Все вдруг на меня уставились, как смотрят на нечто совсем неожиданное, и на миг замолчали; я думал, выругают, но не выругали, а только молоденький паренек, пройдя уже шагов десять, вдруг повернулся ко мне и на ходу закричал:
– А ты что же сам-то семой раз его поминаешь, коли на нас шесть разов насчитал?
Раздался взрыв хохота, и партия прошла, уже не беспокоясь более обо мне.

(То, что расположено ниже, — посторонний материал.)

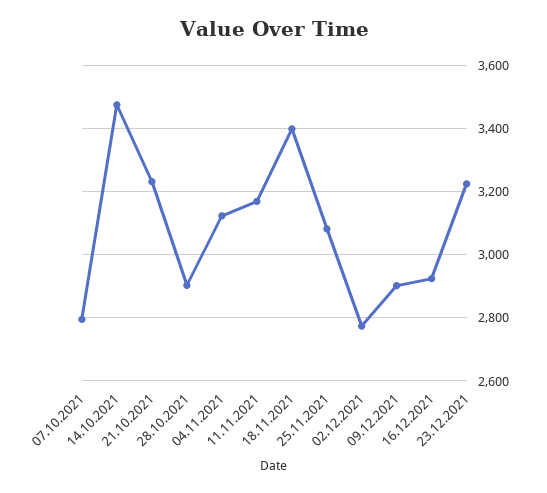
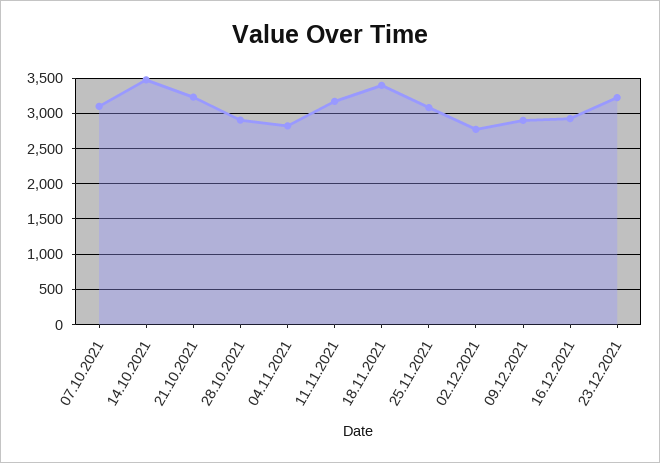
07.10.2021: 2800 -> 3100
04.11.2021: 3120 -> 2800

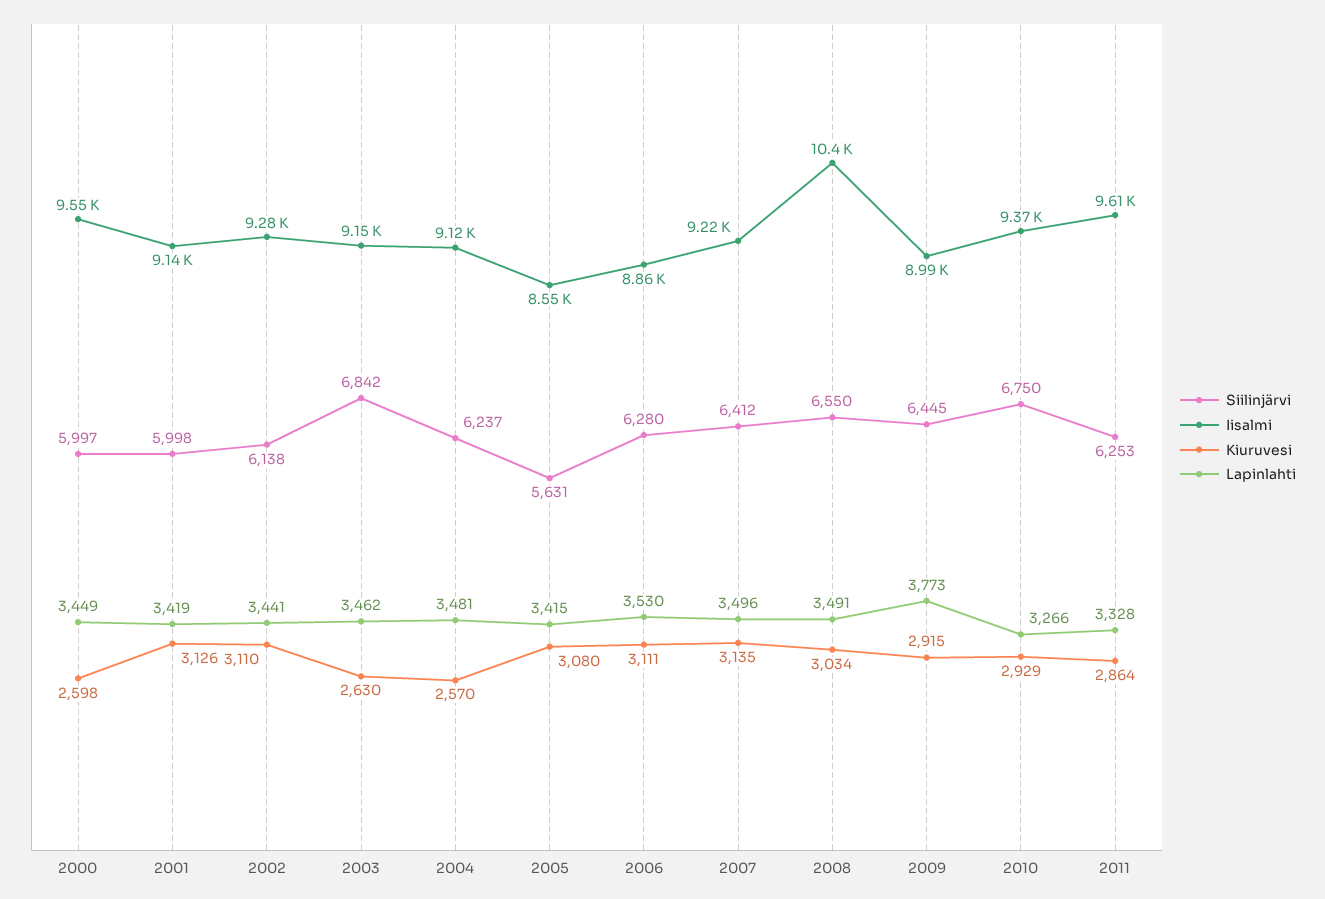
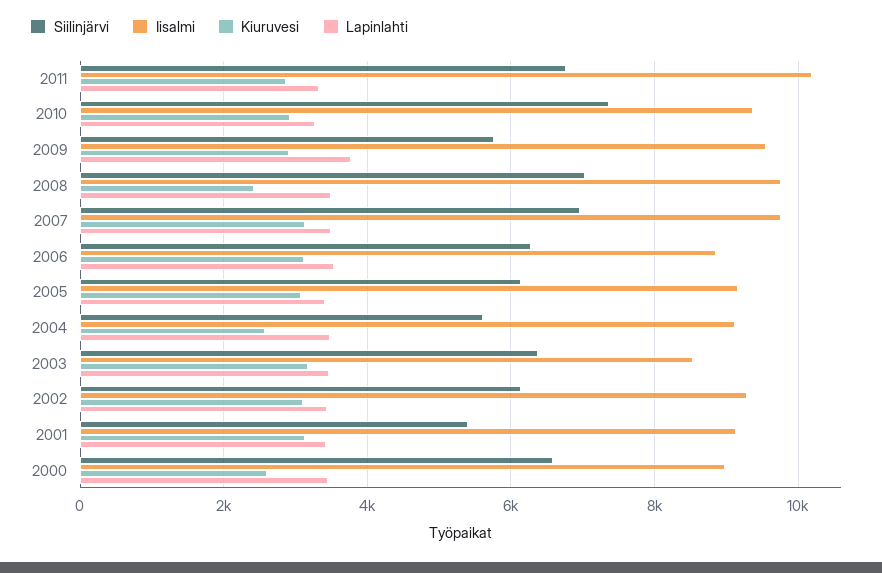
Siilinjärvi, 2000: 5997 -> 6600
Iisalmi, 2000: 9550 -> 9000
Siilinjärvi, 2001: 5998 -> 5400
Siilinjärvi, 2003: 6842 -> 6400
Iisalmi, 2003: 9150 -> 8600
Kiuruvesi, 2003: 2630 -> 3200
Siilinjärvi, 2004: 6237 -> 5600
Siilinjärvi, 2005: 5631 -> 6200
Iisalmi, 2005: 8550 -> 9200
Siilinjärvi, 2007: 6412 -> 7000
Iisalmi, 2007: 9220 -> 9800
Siilinjärvi, 2008: 6550 -> 7000
Iisalmi, 2008: 10400 -> 9800
Kiuruvesi, 2008: 3034 -> 2400
Siilinjärvi, 2009: 6445 -> 5800
Iisalmi, 2009: 8990 -> 9600
Siilinjärvi, 2010: 6750 -> 7400
Siilinjärvi, 2011: 6253 -> 6800
Iisalmi, 2011: 9610 -> 10200

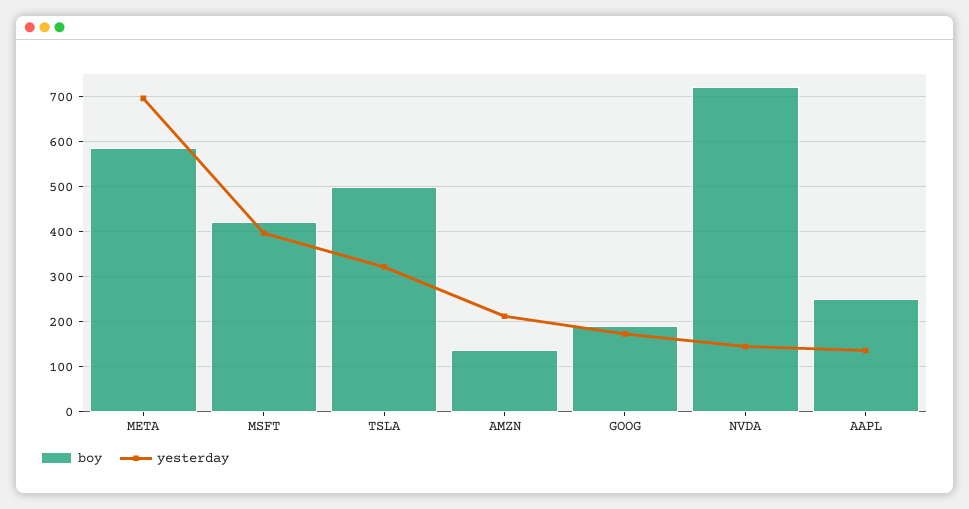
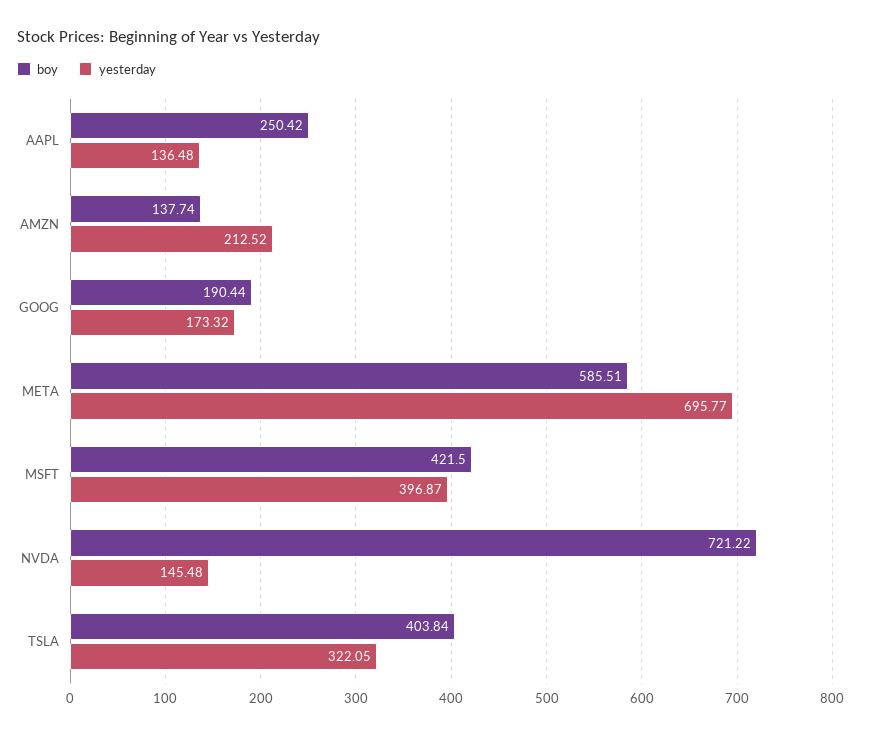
boy, TSLA: 500 -> 403.84

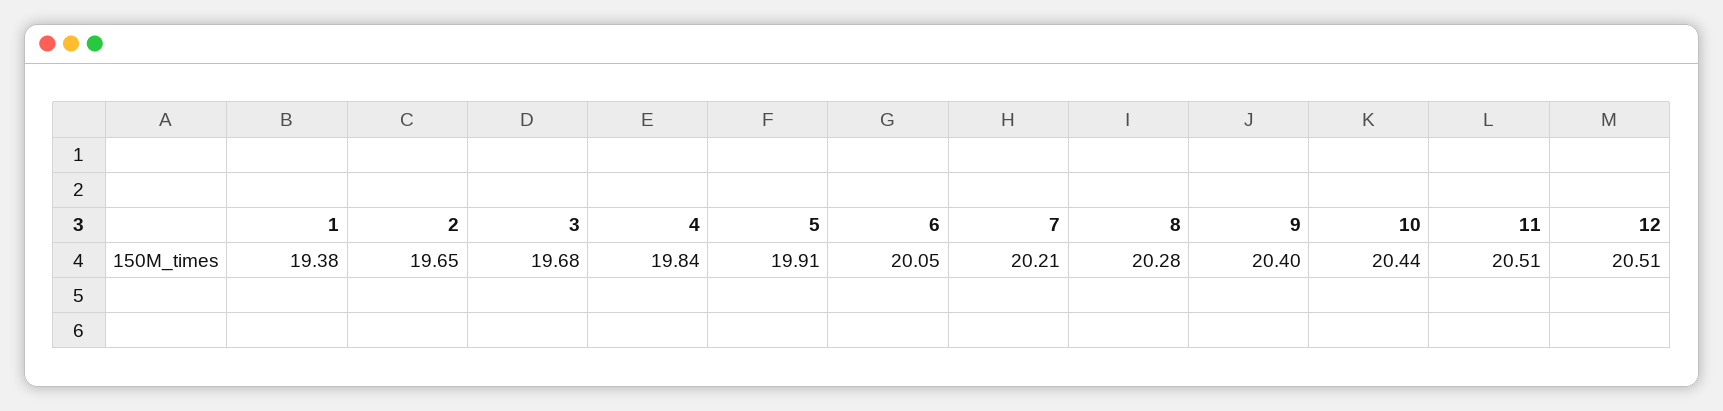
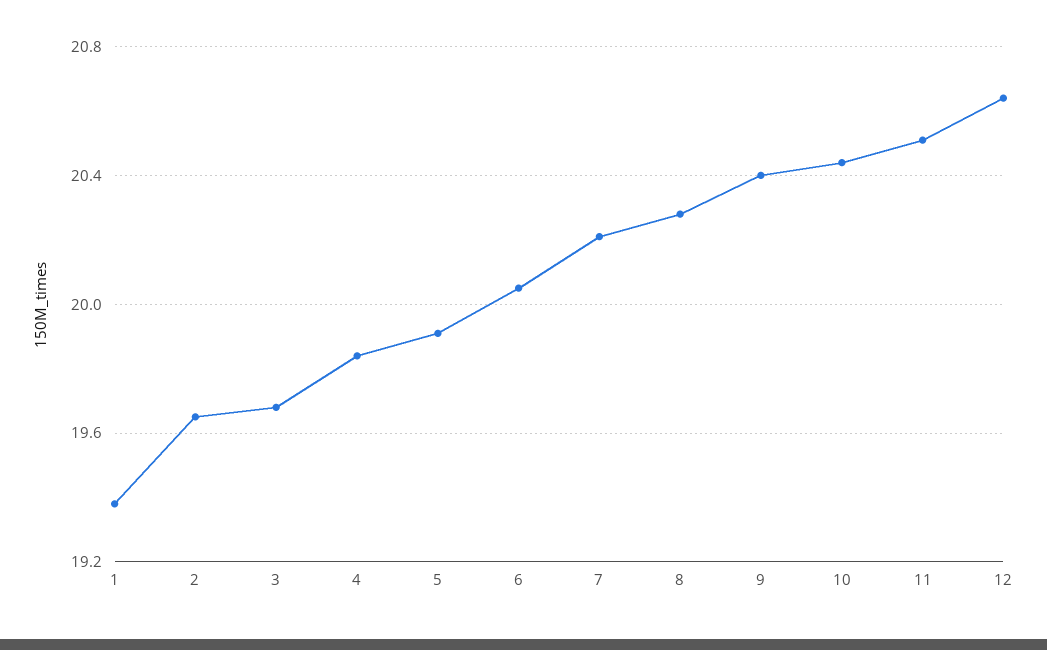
12: 20.51 -> 20.65

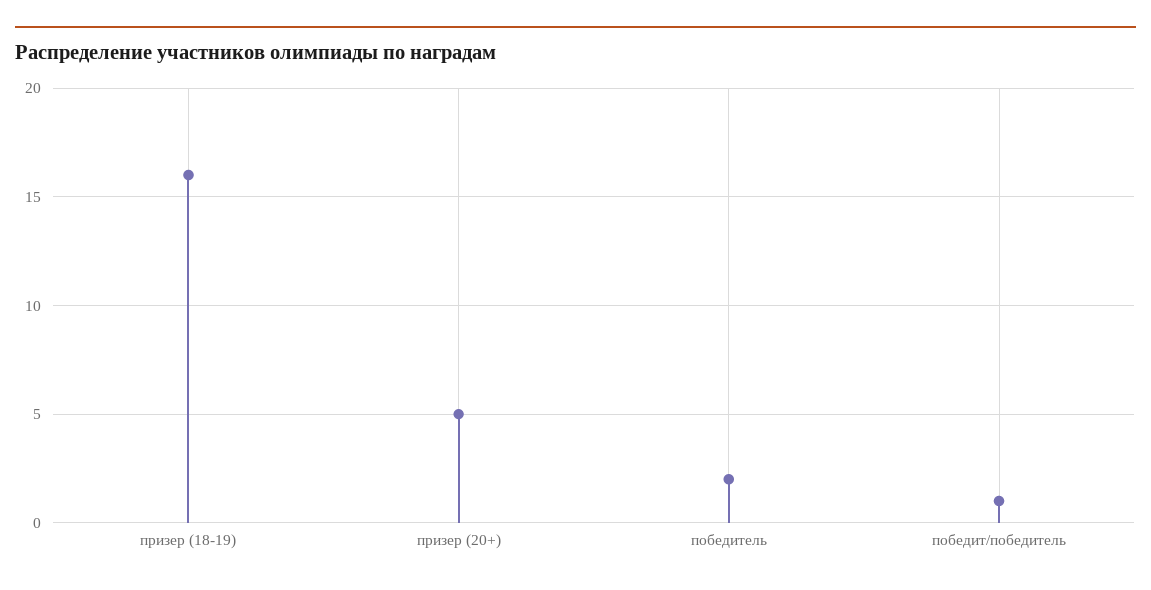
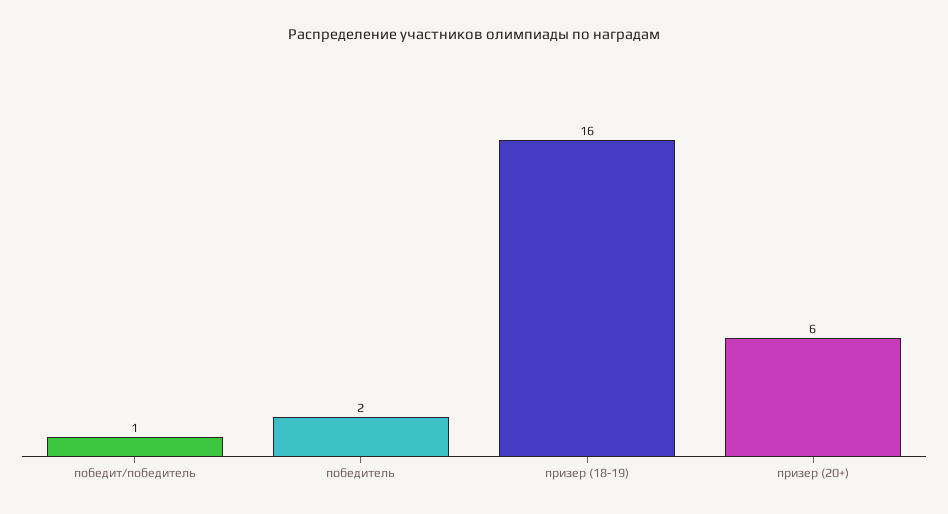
призер (20+): 5 -> 6

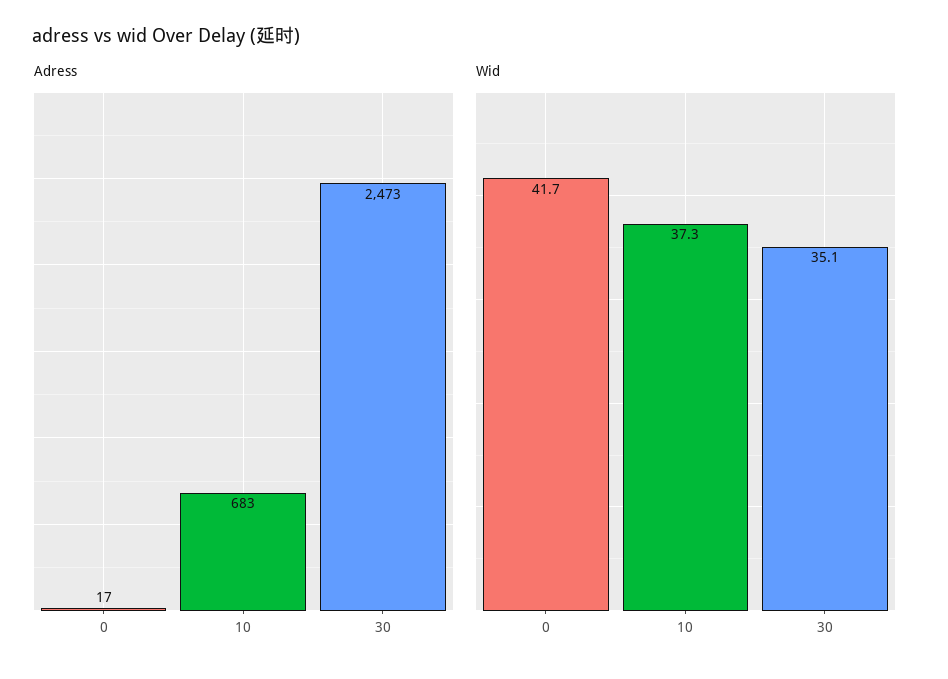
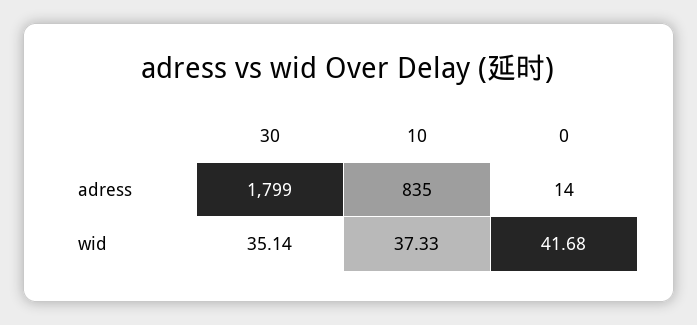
Adress, 0: 17 -> 14
Adress, 10: 683 -> 835
Adress, 30: 2473 -> 1799

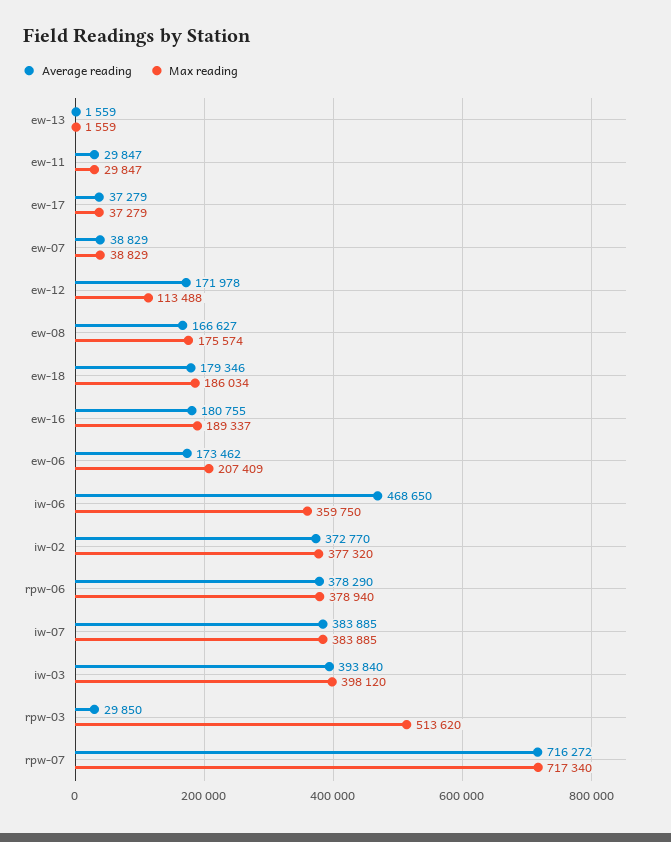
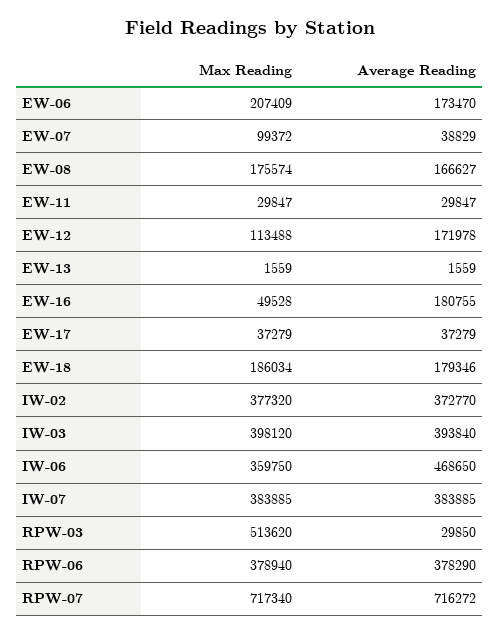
Max reading, ew-07: 38829 -> 99372
Max reading, ew-16: 189337 -> 49528
Average reading, ew-06: 173462 -> 173470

Нет, я не про этих гуляк говорю, и не от них мне так особенно грустно по воскресениям. Я недавно с большим удивлением открыл, что есть в Петербурге мужики, мещане и мастеровые совершенно трезвые, совсем ничего не «употребляющие» даже и по воскресениям; и не это собственно меня удивило, а то, что их несравненно, кажется, больше, чем я предполагал до сих пор. Ну вот на этих-то мне смотреть еще грустнее, чем на пьяных гуляк, и не то чтоб от сострадания к ним; вовсе нет и причины им сострадать; а так приходит в голову все какая-то странная мысль… По воскресениям к вечеру (по будням их совсем не видать) очень много этого всю неделю занятого работою, но совершенно трезвого люда выходит на улицы. Выходит именно погулять. Я заметил, что на Невский они никогда не заходят, а так все больше прохаживаются около своих же домов или идут «прохладно», возвращаясь с семействами откудова-нибудь из гостей (семейных мастеровых тоже, кажется, очень в Петербурге много). Идут они степенно и с ужасно серьезными лицами, точно и не на прогулке, очень мало разговаривая друг с другом, особенно мужья с женами, почти совсем молча, но всегда разодетые по-праздничному. Наряды плохи и стары, на женщинах пестры, но все вычищено и вымыто к празднику, нарочно, может быть, к этому часу. Есть которые и в русских платьях, но много и в немецких и бреющих бороду. Досаднее всего, что они, кажется, действительно и серьезно воображают, что, этак прохаживаясь, доставляют себе несомненное воскресное удовольствие. Ну какое бы, кажется, удовольствие на этой широкой, оголенной, пыльной улице, пыльной еще после заката солнца? То-то и есть, что им и это кажется раем; всякому, значит, свое.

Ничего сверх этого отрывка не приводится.